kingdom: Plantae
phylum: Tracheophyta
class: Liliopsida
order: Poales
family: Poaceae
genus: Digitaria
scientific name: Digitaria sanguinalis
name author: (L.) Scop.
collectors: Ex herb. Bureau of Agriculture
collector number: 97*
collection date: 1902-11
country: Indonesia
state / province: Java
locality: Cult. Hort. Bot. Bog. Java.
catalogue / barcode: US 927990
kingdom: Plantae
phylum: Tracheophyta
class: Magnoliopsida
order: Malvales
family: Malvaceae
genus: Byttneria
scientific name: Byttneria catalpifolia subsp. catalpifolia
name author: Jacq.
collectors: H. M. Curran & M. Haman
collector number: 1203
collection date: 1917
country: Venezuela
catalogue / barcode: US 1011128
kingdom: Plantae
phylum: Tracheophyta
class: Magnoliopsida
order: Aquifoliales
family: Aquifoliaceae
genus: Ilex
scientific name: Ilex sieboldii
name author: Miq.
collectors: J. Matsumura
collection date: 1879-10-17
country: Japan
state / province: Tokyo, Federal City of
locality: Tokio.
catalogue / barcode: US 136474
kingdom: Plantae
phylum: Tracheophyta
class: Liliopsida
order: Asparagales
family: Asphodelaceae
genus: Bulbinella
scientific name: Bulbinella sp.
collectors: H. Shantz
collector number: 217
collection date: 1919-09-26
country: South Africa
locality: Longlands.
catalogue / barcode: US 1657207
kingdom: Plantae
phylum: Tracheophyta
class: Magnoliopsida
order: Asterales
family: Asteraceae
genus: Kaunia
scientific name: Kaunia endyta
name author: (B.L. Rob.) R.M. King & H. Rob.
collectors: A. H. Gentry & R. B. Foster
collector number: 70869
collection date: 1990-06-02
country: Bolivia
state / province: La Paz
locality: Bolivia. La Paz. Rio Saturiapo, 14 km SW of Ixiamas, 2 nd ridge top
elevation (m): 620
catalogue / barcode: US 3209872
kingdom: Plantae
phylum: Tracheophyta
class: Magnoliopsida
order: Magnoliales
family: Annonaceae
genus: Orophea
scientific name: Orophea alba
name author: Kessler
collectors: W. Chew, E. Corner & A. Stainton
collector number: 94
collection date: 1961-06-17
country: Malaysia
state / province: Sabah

● ● ● ●

Output every line of the rows above as a JSON list of strings, one string per line, leaving out blank lines.

**Answer:**
[
  "kingdom: Plantae",
  "phylum: Tracheophyta",
  "class: Liliopsida",
  "order: Poales",
  "family: Poaceae",
  "genus: Digitaria",
  "scientific name: Digitaria sanguinalis",
  "name author: (L.) Scop.",
  "collectors: Ex herb. Bureau of Agriculture",
  "collector number: 97*",
  "collection date: 1902-11",
  "country: Indonesia",
  "state / province: Java",
  "locality: Cult. Hort. Bot. Bog. Java.",
  "catalogue / barcode: US 927990",
  "kingdom: Plantae",
  "phylum: Tracheophyta",
  "class: Magnoliopsida",
  "order: Malvales",
  "family: Malvaceae",
  "genus: Byttneria",
  "scientific name: Byttneria catalpifolia subsp. catalpifolia",
  "name author: Jacq.",
  "collectors: H. M. Curran & M. Haman",
  "collector number: 1203",
  "collection date: 1917",
  "country: Venezuela",
  "catalogue / barcode: US 1011128",
  "kingdom: Plantae",
  "phylum: Tracheophyta",
  "class: Magnoliopsida",
  "order: Aquifoliales",
  "family: Aquifoliaceae",
  "genus: Ilex",
  "scientific name: Ilex sieboldii",
  "name author: Miq.",
  "collectors: J. Matsumura",
  "collection date: 1879-10-17",
  "country: Japan",
  "state / province: Tokyo, Federal City of",
  "locality: Tokio.",
  "catalogue / barcode: US 136474",
  "kingdom: Plantae",
  "phylum: Tracheophyta",
  "class: Liliopsida",
  "order: Asparagales",
  "family: Asphodelaceae",
  "genus: Bulbinella",
  "scientific name: Bulbinella sp.",
  "collectors: H. Shantz",
  "collector number: 217",
  "collection date: 1919-09-26",
  "country: South Africa",
  "locality: Longlands.",
  "catalogue / barcode: US 1657207",
  "kingdom: Plantae",
  "phylum: Tracheophyta",
  "class: Magnoliopsida",
  "order: Asterales",
  "family: Asteraceae",
  "genus: Kaunia",
  "scientific name: Kaunia endyta",
  "name author: (B.L. Rob.) R.M. King & H. Rob.",
  "collectors: A. H. Gentry & R. B. Foster",
  "collector number: 70869",
  "collection date: 1990-06-02",
  "country: Bolivia",
  "state / province: La Paz",
  "locality: Bolivia. La Paz. Rio Saturiapo, 14 km SW of Ixiamas, 2 nd ridge top",
  "elevation (m): 620",
  "catalogue / barcode: US 3209872",
  "kingdom: Plantae",
  "phylum: Tracheophyta",
  "class: Magnoliopsida",
  "order: Magnoliales",
  "family: Annonaceae",
  "genus: Orophea",
  "scientific name: Orophea alba",
  "name author: Kessler",
  "collectors: W. Chew, E. Corner & A. Stainton",
  "collector number: 94",
  "collection date: 1961-06-17",
  "country: Malaysia",
  "state / province: Sabah"
]